Wine for hearty winter fare
It’s that time again. No, I’m not referring to the holiday season; I’m referring to the season of soups and stews. I was reminded of this a couple weeks ago when my mother called me. She had just poured a glass of wine to go with her turkey noodle soup when my father told her that wine didn’t go with soup. My mom is really determined, and she really wanted that glass of wine. So, of course, she decided to call me in to referee.
Sorry, Dad, but Mom wins this one.
In fact, soups and stews generally pair beautifully with wine. Well, they pair nicely if you’ve chosen the “right” wine. Because many of you, like me, with the onset of cold weather may now be eating these hearty dishes, I decided to dedicate this month’s column to providing some advice about matching common soups and stews with some of the many reasonably-priced wines that are currently on our local store shelves. For the most part, the wines recommended below are chosen for their ability to pair with the food; they are not intended to be the stars of the show. For that reason, I’m able to recommend very affordable wines that might not taste as lovely if drunk by themselves. But pair them with the food indicated below, and prepare to be impressed.
Chicken or Turkey Noodle (or Rice) Soup: One the great things about this All-American comfort food is that it pairs equally well with red wine and white wine. My favorite matches are pinot noir and chardonnay. The pinot, which is fairly light for a red wine, brings earthy flavors with a good dose of acidity. Chardonnay, on the other hand, is fairly heavy for a white wine. It offers fruit flavors (can be citrus or apple or pear) balanced by oaky or cedary notes. A few to look for include Erath Pinot Noir (Oregon; about $15) and Turning Leaf Chardonnay (California; about $7).
Tomato Soup: Because of the beautiful, rich color of tomato soup, it’s tempting to think about red wine. But don’t. Many red wines have a lot of tannin in them, which won’t do this soup any favors. But you have to be careful with white wine too, because you don’t want the intense acidity of the tomatoes to overwhelm a delicate, little wine. So what’s the answer? I think it’s a white wine that used to be a red wine — pinot gris. You see, pinot gris is a white grape that developed as mutation of pinot noir. It still has the high acidity and complex flavors of a pinot noir, but it also has the lovely refreshing quality that we so often expect from a chilled white wine. The acid in the wine complements the acid in the soup and assures that the wine isn’t overwhelmed by the assertive flavors of the tomatoes. Look for A to Z Oregon Pinot Gris (Oregon; about $14) or Cloudline Pinot Gris (Oregon; about $12).

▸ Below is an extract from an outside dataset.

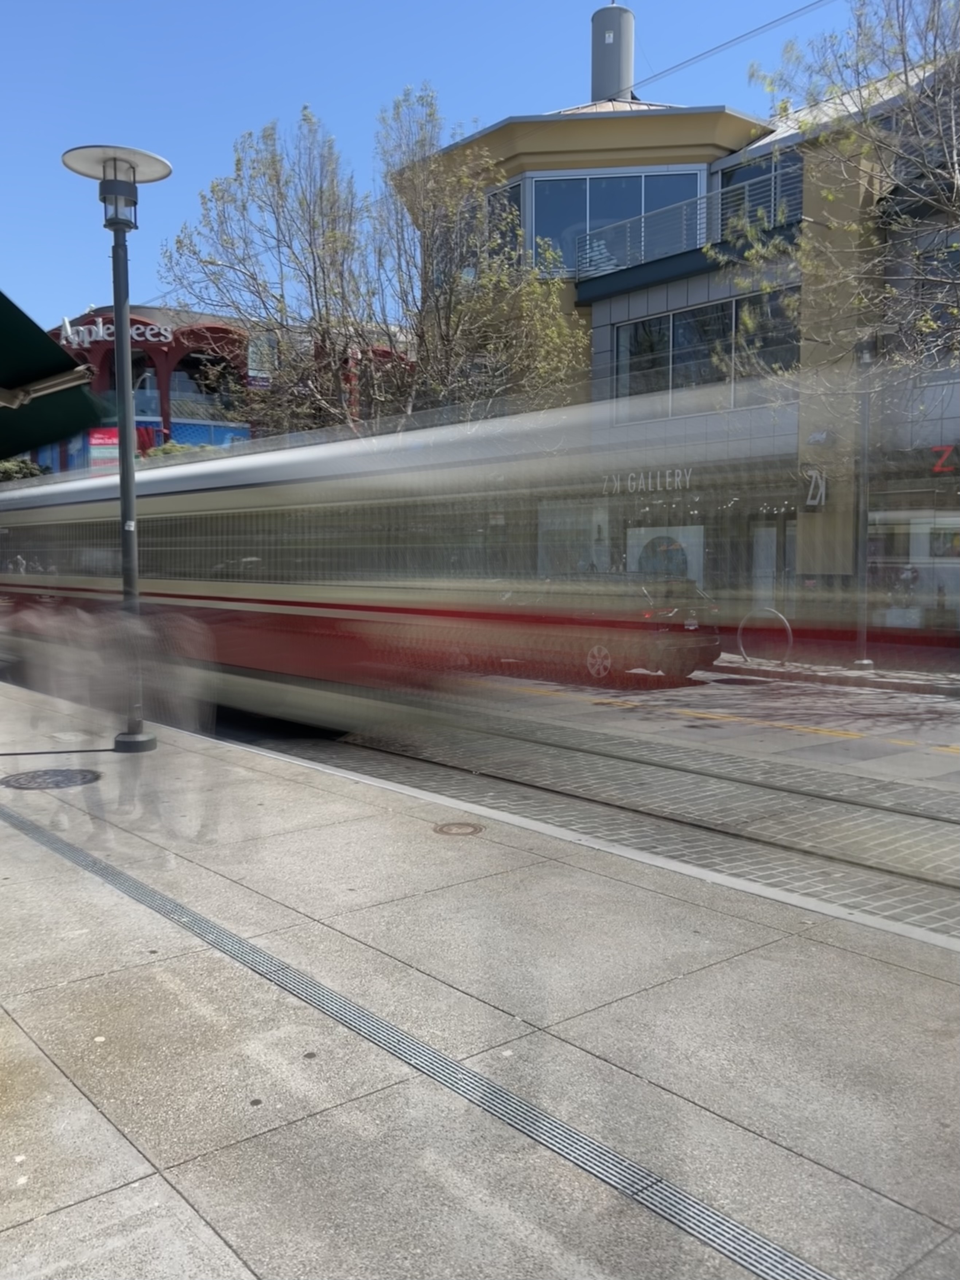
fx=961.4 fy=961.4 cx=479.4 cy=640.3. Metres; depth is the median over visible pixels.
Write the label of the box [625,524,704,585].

Beef Stew: With its intense, rich meatiness, beef stew cries out for cabernet sauvignon. The herbal, sometimes vegetal notes in cabernet complement the herbs and vegetables in the stew, while the tannins in the wine (the component in the wine that makes your tongue feel leathery) mellow considerably in the presence of red meat. In other words, a cabernet that might taste a little harsh on its own may be fantastic when drunk with a rich beef stew. This may be one of my very favorite food and wine pairings. A few cabs to look for include 337 Cabernet Sauvignon (California; about $13) and Columbia Crest Two Vines Cabernet Sauvignon (Washington; about $8).
Beef Chili: In pairing wine with chili, the biggest worry is making sure that the wine is sturdy enough to stand up to the assertive flavors and weight of the food. My favorite pairings are zinfandel or cabernet sauvignon blends. Both of those wines generally have enough weight in your mouth and intensity of flavors to stand up to the chili. But neither is so aggressive as to overwhelm the chili. Zinfandel offers pepper and dark berry flavors, while cabernet tends to display herbal notes and dark fruit flavors. If you choose a zinfandel, I recommend Bogle Vineyards Old Vine Zinfandel (California; about $9). If you choose a cabernet blend, look for Covey Run Red Blend (Washington; about $8). The Covey Run in particular is a steal at that price!
Clam Chowder: Assuming that you’re having a cream-based New England style clam chowder (as opposed to the tomato-based Manhattan clam chowder), Sauvignon blanc is a great choice to cut through the creaminess. Sauvignon blanc is a crisp white wine that typically has quite a bit of citrus and/or herbal notes. Cream-based soups tend to coat your palate, meaning that each bite makes it more difficult for you to actually taste the next bite. The intense acidity in sauvignon blanc cuts the cream, making each bite of the soup nearly as fresh and delicious as the first. Choose a sauvignon blanc from New Zealand or California. Some of my favorites right now include Geyser Peak (California, about $10) and Dashwood (New Zealand, about $11). And if you prefer Manhattan clam chowder, look for a Riesling, such as the Chateau Ste. Michelle Riesling (Washington; about $10).
If you can’t find one of the specific wines I recommend above, don’t sweat it. Just look for another wine made from the same grape varietal and the same region. It’s not the label of the wine that’s important. And Mom and Dad, when you read this, just remember: Everything goes with wine; you just have to find the right pairing!